Uzun pas oyunları bakımından kendisini geliştirmesi gerektiği aşikar, fakat orta mesafe paslarında mükemmele yakın bir yüzdeyle oynuyor. “Andrew Luck”vari istasyon yeteneklerine sahip, ancak santral kabiliyetleri ve pocket stabilitesi bakımından Luck’a benzetmek biraz zaman alacak gibi. Mevcut kapasitesi ile Russell Wilson’un bir diğer versiyonu olan, doğru bir gelişim süreci geçirirse Luck kalibresine de erişebilecek bir yetenek Mariota. Sınıfındaki diğer QB’lere oranla çok farklı ve istikrarlı bir gelişim sergiledi, sınıfına nazaran çok farklı bir oyun olgunluğuna sahip ve pek de fraternity müptelası bir arkadaşımız değil. Bu açılardan değerlendirildiğinde zaten kendini çok öne atmayı başarıyor.
Geleceği hakkında konuşmaların şimdiden başladığı bugünlerde, Manziel-Kaep-RGIII-Cam gibi bu segment’teki QB’lerin ligde zor zamanlar geçiriyor olması elbette Mariota’ya bakış açısını değiştiriyor. Fakat sırf istatistiksel olarak yaklaştığımız zaman dahi Mariota’nın koşu oyununu bu isimlere göre çok daha az kullandığını görüyoruz. Yalnızca çok daha kritik anlardan bu opsiyonunu kullanması münasebetiyle bu durum biraz daha öne çıkarılmış durumda. Fakat ne dersek diyelim, mevcut durum Mariota’nın draft hissesini düşüreceğe benziyor.

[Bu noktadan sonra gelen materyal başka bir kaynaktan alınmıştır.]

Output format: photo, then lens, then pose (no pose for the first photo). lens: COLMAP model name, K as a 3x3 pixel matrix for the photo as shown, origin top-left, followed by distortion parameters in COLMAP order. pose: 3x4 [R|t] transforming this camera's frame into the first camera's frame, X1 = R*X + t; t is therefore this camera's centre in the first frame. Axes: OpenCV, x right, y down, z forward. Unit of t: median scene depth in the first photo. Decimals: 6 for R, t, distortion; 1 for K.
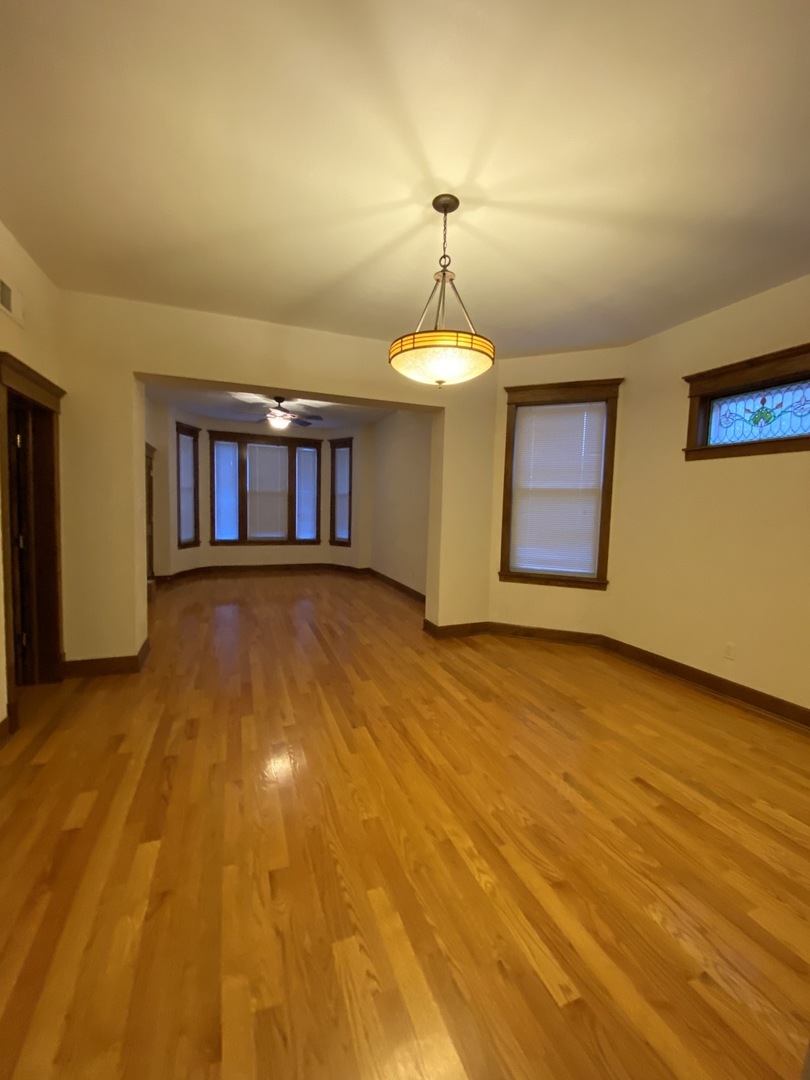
lens RADIAL K [[431.4, 0, 415.3], [0, 431.4, 540.3], [0, 0, 1]] dist [0.002252, -0.000869]
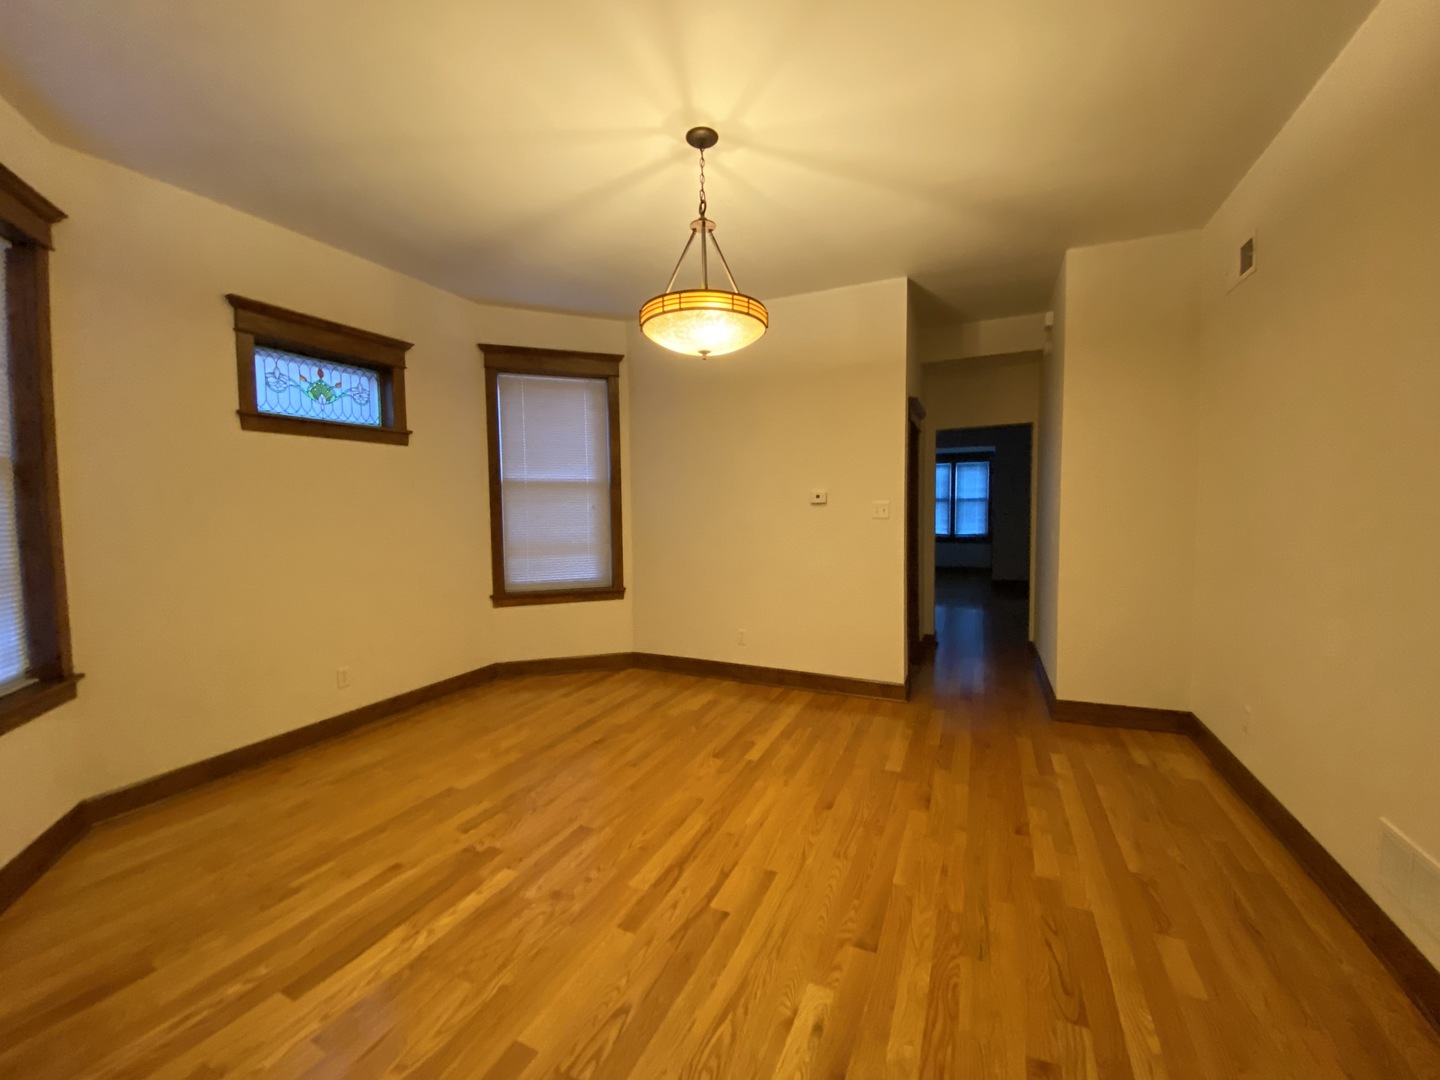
lens RADIAL K [[575.2, 0, 704.7], [0, 575.2, 544.7], [0, 0, 1]] dist [0.002252, -0.000869]
pose [[-0.662752, -0.070824, 0.745482, -0.843939], [0.057100, 0.987839, 0.144613, -0.177644], [-0.746659, 0.138410, -0.650649, 1.902053]]
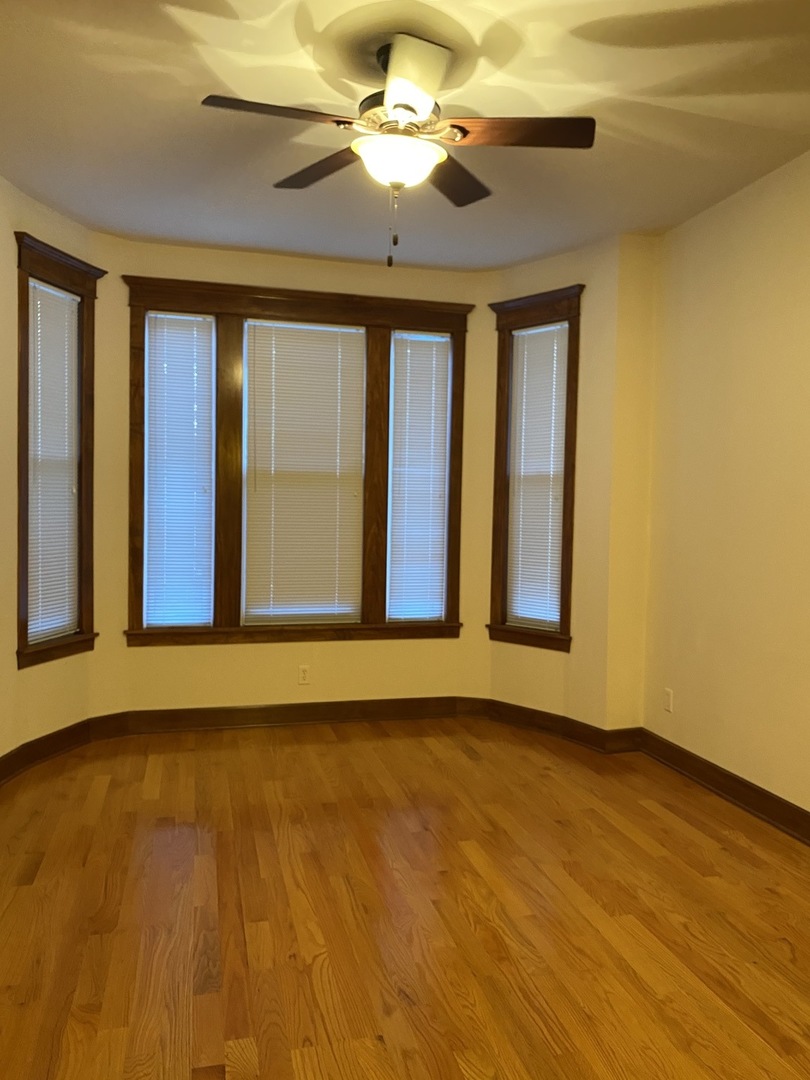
lens RADIAL K [[808.1, 0, 400.0], [0, 808.1, 537.2], [0, 0, 1]] dist [-0.006035, -0.001355]
pose [[0.986469, -0.002513, -0.163929, -0.170997], [-0.004308, 0.999140, -0.041244, -0.039514], [0.163892, 0.041392, 0.985610, 0.418941]]
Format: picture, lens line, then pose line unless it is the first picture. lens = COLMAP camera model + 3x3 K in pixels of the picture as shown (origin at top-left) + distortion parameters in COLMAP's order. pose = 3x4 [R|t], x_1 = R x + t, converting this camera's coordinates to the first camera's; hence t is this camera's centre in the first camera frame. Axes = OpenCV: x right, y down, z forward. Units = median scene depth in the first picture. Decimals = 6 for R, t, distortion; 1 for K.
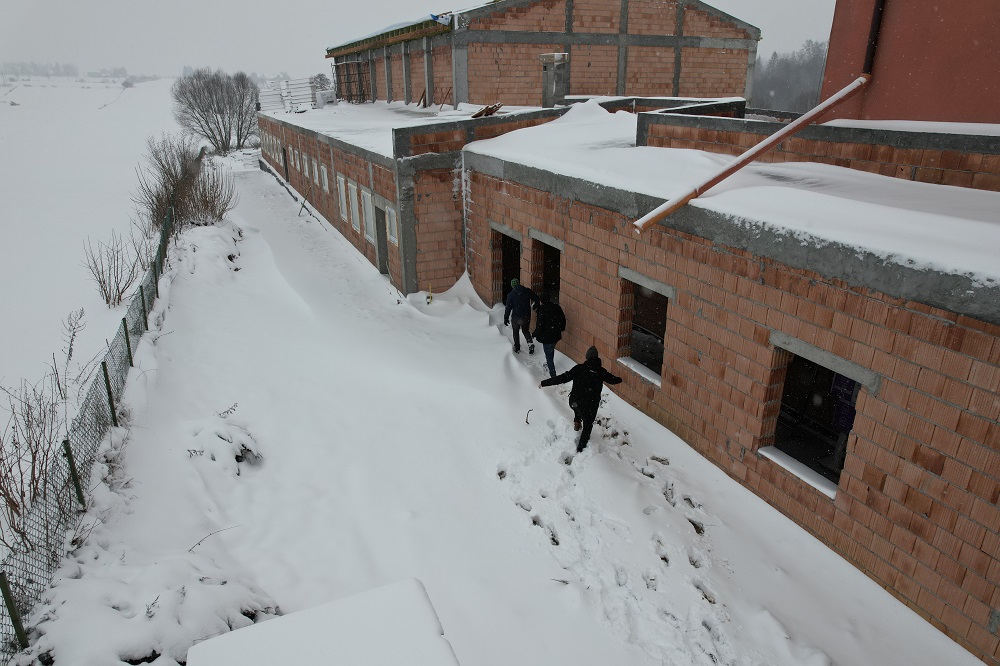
lens RADIAL K [[638.1, 0, 500.0], [0, 638.1, 333.0], [0, 0, 1]] dist [-0.060617, 0.053942]
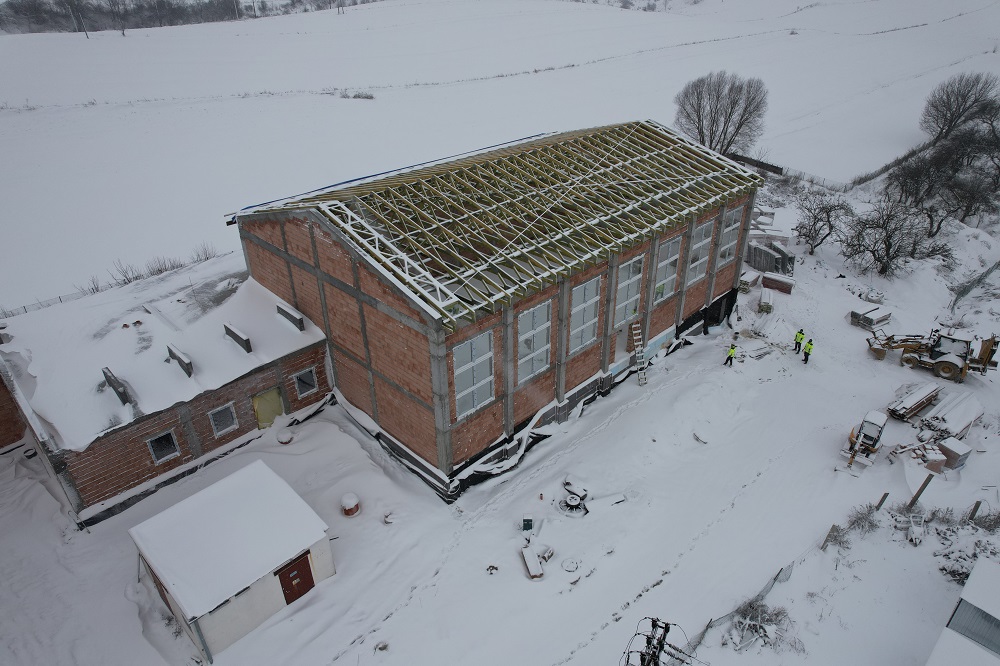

İlk beş seçimin gitmesinin muhtemel olduğu takımlara baktığımızda Raiders, Jaguars, Redskins, Jets ve Bucs isimleri öne çıkıyor. QB açığı bakımından değerlendirecek olursak Oakland Raiders önümüzdeki dönemde Derek Carr ile devam edecek gibi gözüküyor, Jacksonville Jaguars da Blake Bortles’a bir şans tanıyacak gibi gözüküyor. Bu durumda RGIII’nin geleceğinin sallantıda olduğu Washington Redskins eğer kendisini takaslarsa gözünü ona dikebilir. Öte yandan Jets ve Bucs ekseriyetiyle QB ihtiyacı duyan takımlar ve Mariota’nın da başlıca talipleri onlar. Bu listeye Titans da eklenebilir. -Zach Mettenberger affetsin…- Hangi takıma giderse gitsin Mariota’nın bu lige yapacağı katkının küçük olmayacağı aşikar.

En son bu kelimeleri Robert Griffin III için kullanmıştım. Umarım sonunuz aynı olmaz kutsal çocuğum. Çapraz bağların sağlam, kılıcın keskin olsun yiğidim!